Я прибыл в деревню, где в призрачной дымке пыли витала неясная аура костров и фонарей. Хижины, в основном из кирпича, стояли на широкой поляне в лесу. На веревках, протянутых от одной хижины к другой, висела одежда. Повсюду валялись пластиковые бутылки, окурки и бродячий мусор . У входа в несколько хижин стояло множество конголезских негоциантов, торгующихся с китайскими агентами. Помимо негоциантов, здесь были и старатели, продававшие кобальт китайским покупателям. Я предположил, что старатели, вероятно, живут в соседних деревнях и пришли на рынок, чтобы продать кобальт, который они добыли в близлежащих раскопках, подобных тем, что я видел в лесах к югу от Камбове.
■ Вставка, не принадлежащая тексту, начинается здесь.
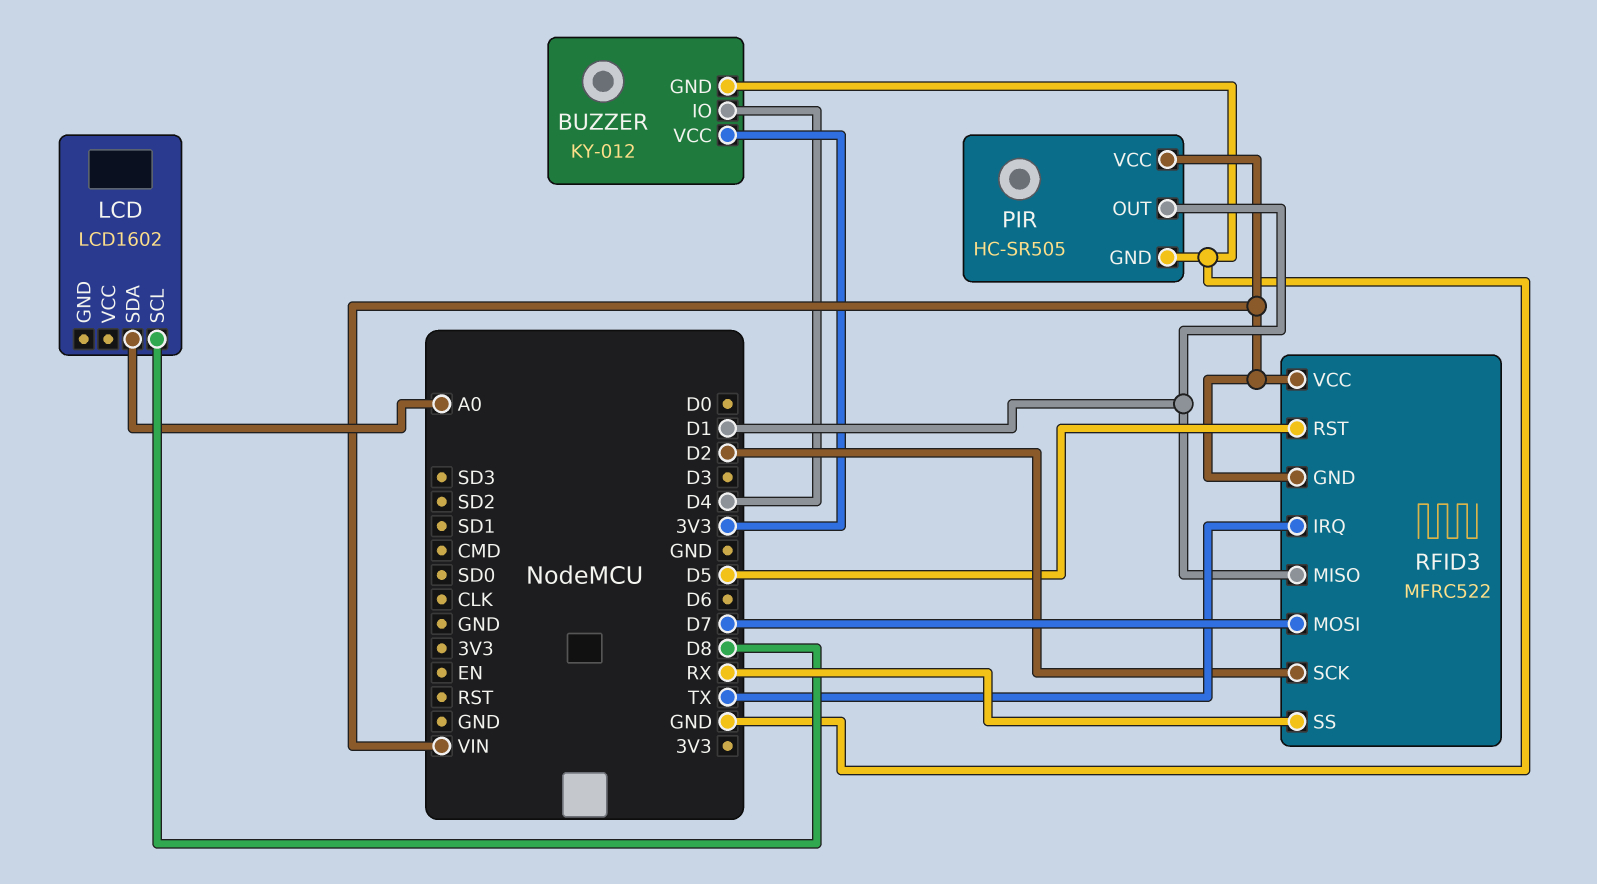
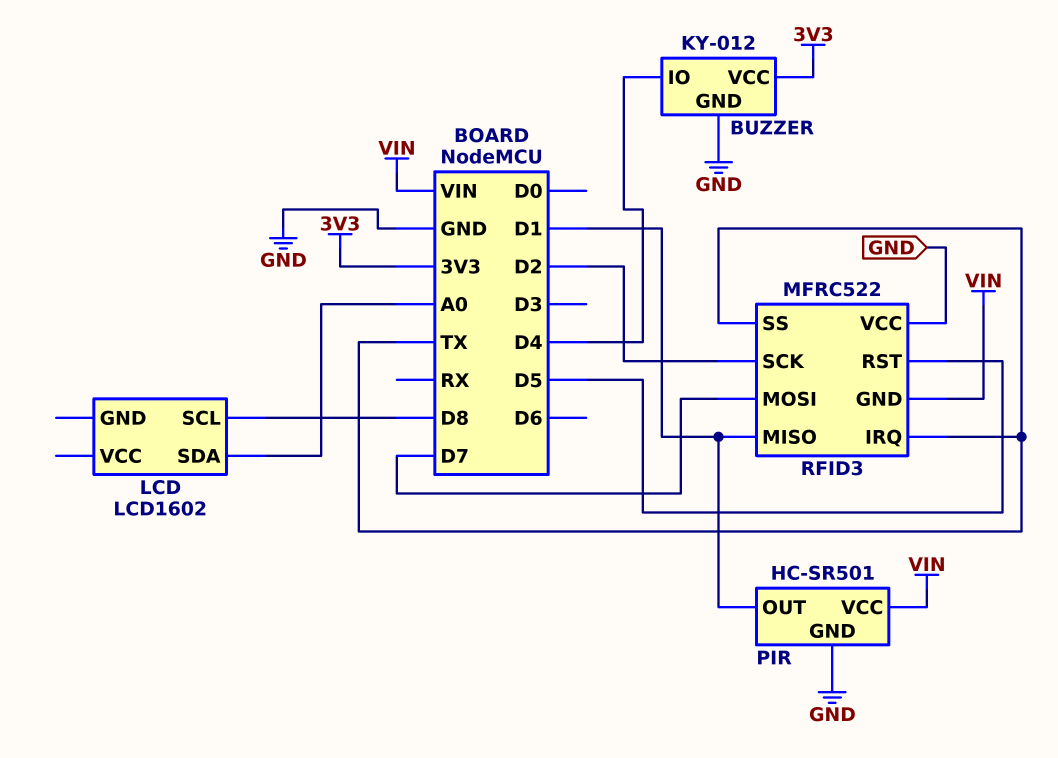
PIR: HC-SR505 -> HC-SR501
RFID3 pin SS: RX -> TX
RFID3 pin VCC: VIN -> GND

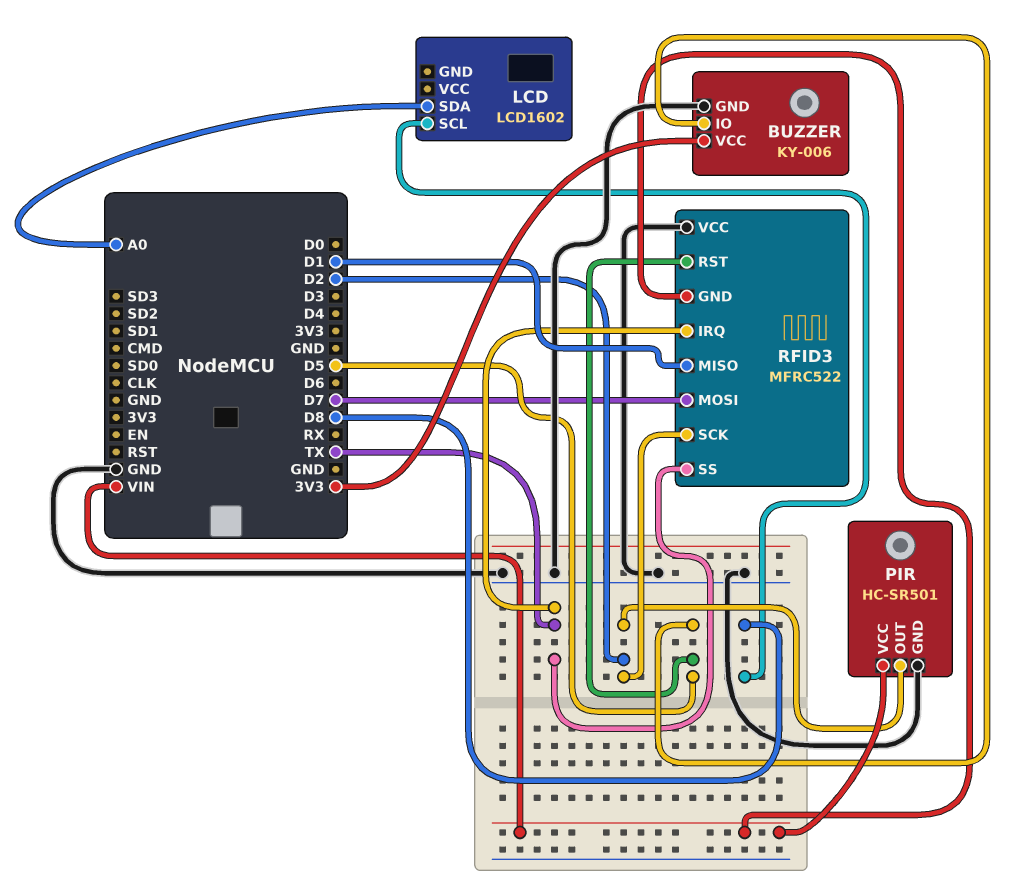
BUZZER: KY-012 -> KY-006
BUZZER pin IO: D4 -> D5
PIR pin OUT: D1 -> D2

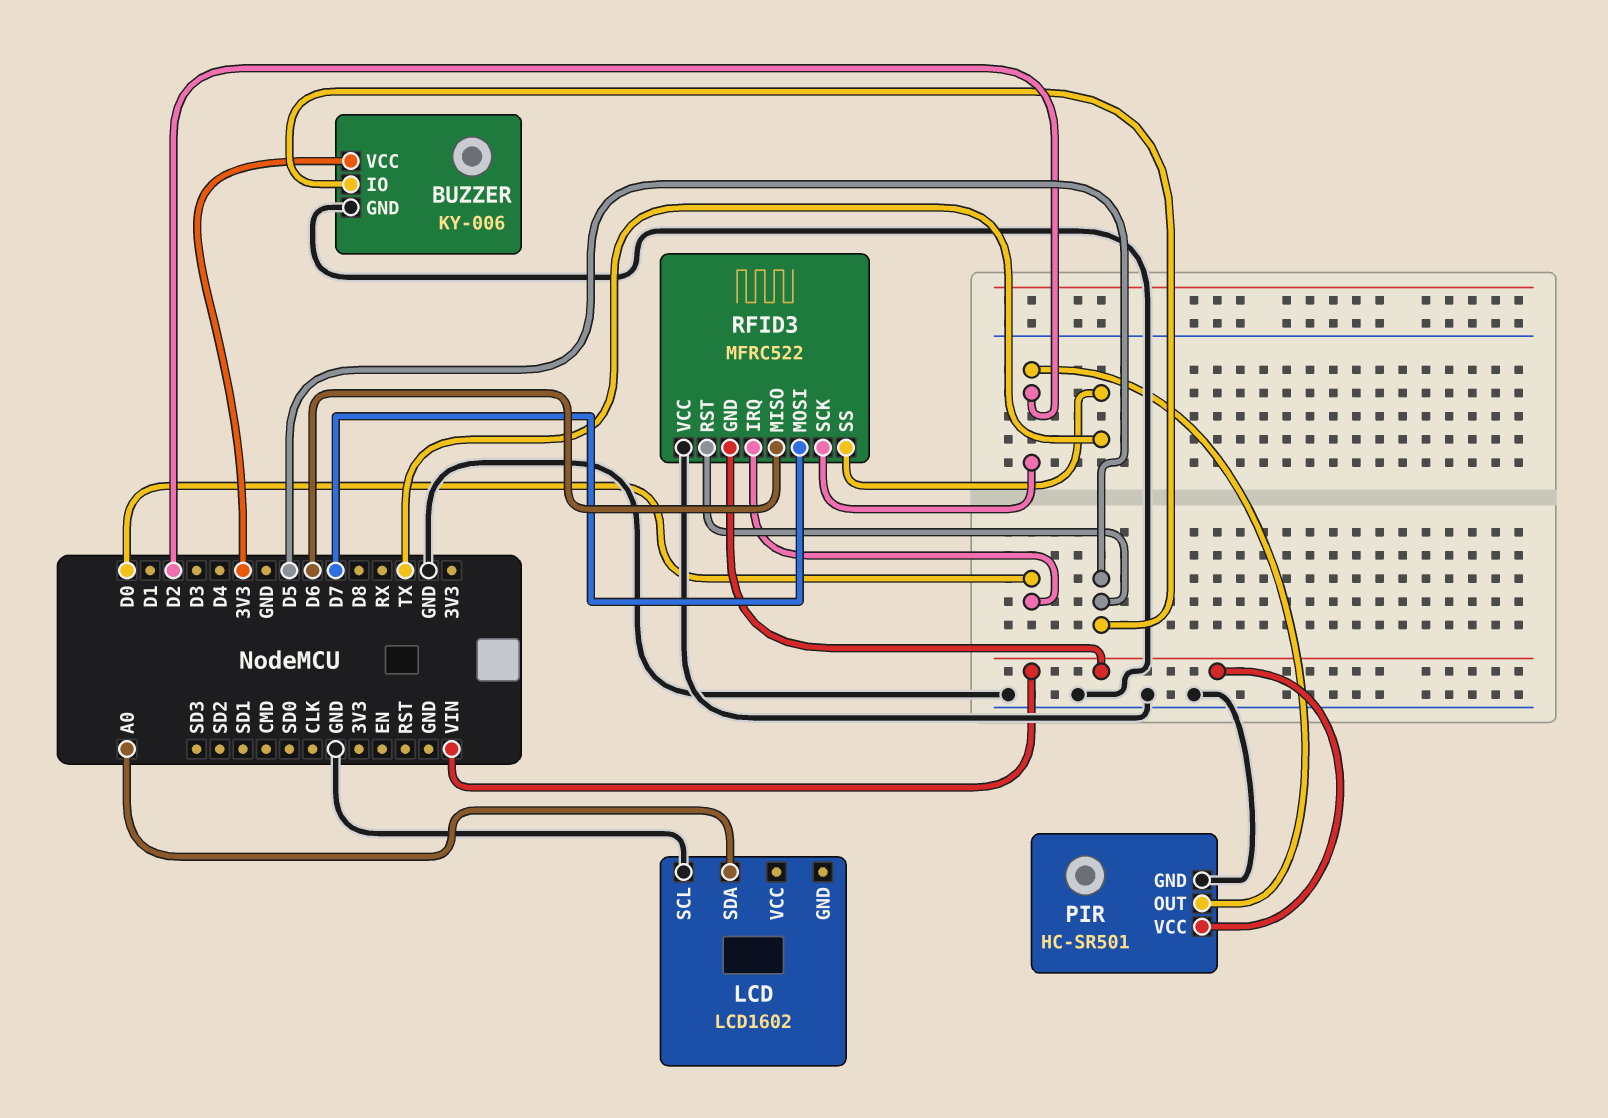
LCD pin SCL: D8 -> GND
RFID3 pin IRQ: TX -> D0
RFID3 pin MISO: D1 -> D6

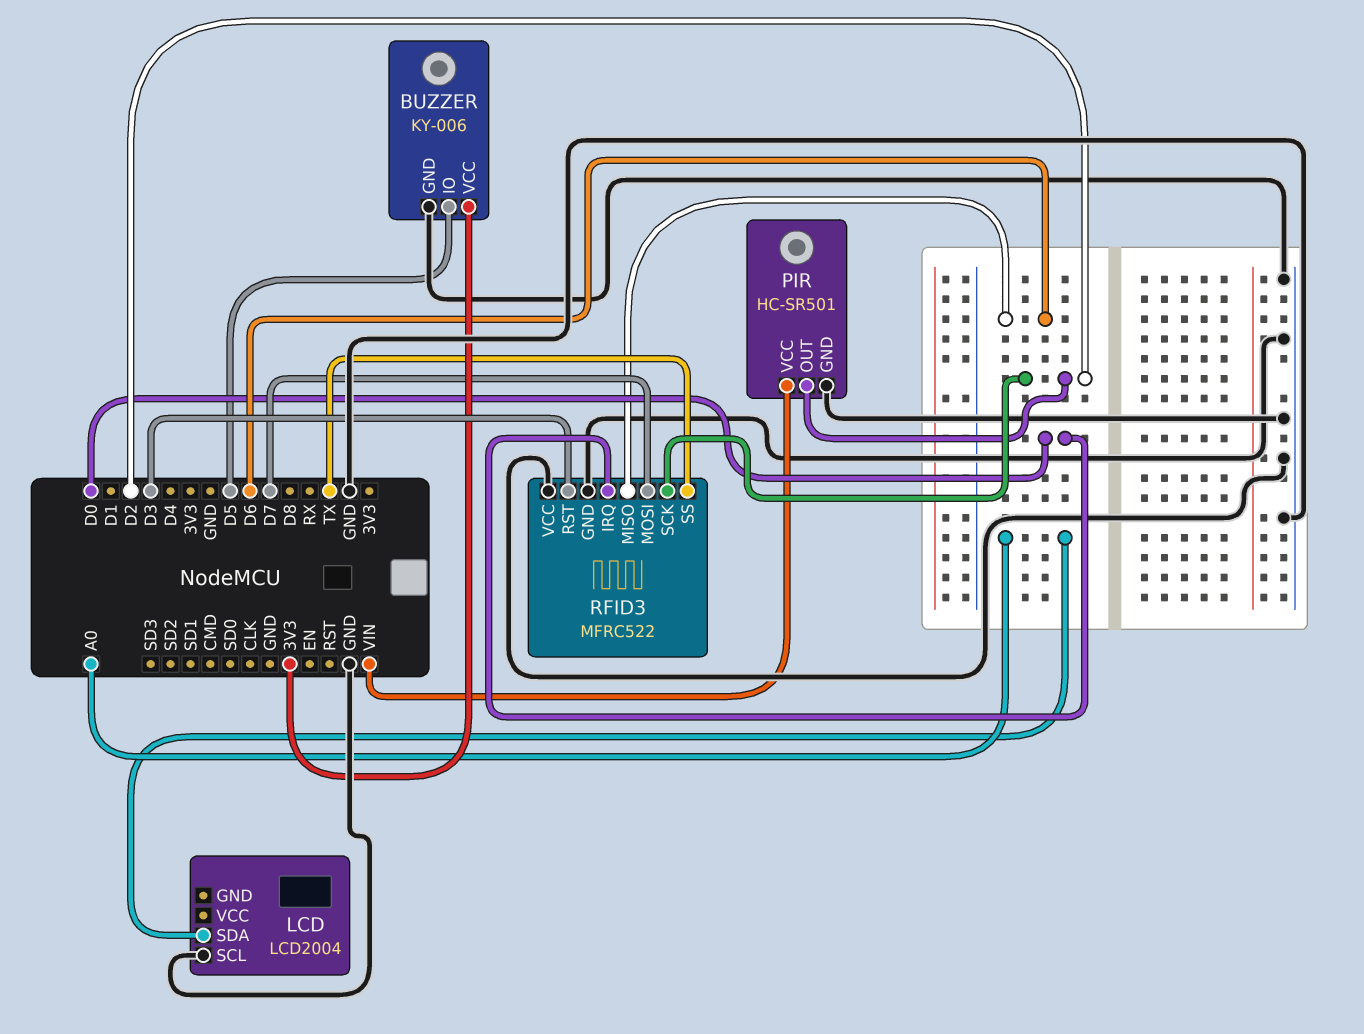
LCD: LCD1602 -> LCD2004
RFID3 pin GND: VIN -> GND
RFID3 pin RST: D5 -> D3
От нескольких негоциантов в деревне я узнал, что они обычно делают три или четыре рейса каждую ночь из Фунгуруме, получая за каждый рейс около десяти-пятнадцати долларов. Это был значительный доход за одну ночь работы, на которую у старателя могли уйти недели. Я также подтвердил, что китайские покупатели платили некоторым жителям деревни за использование их хижин в качестве складов. Судя по объему сделок, свидетелем которых я стал, казалось правдоподобным, что через этот рынок ежегодно закупаются сотни тонн медно-кобальтовой руды. Неофициальный и практически не отслеживаемый характер рынка не позволял определить источник кобальта, когда его бросали в ту же партию кислот для переработки промышленно добытой руды. Что еще может быть целью такого удаленного ночного рынка, кроме как отмывание кобальта, добытого кустарным способом, в официальной цепочке поставок, совершенно незаметно и, конечно, вне пределов любого отслеживания или аудита цепочек поставок кобальта, которые якобы имели место? Может ли какая-нибудь компания, находящаяся на вершине цепочки, обоснованно утверждать, что кобальт в их устройствах или автомобилях не проходил через подобный деревенский рынок?
Чем глубже я погружался в провинции, где ведется добыча, тем мутнее оказывалась нижняя часть цепочки поставок кобальта, и тем сильнее было сопротивление заявлениям о том, что поток кобальта должным образом контролируется на предмет детского труда или других злоупотреблений.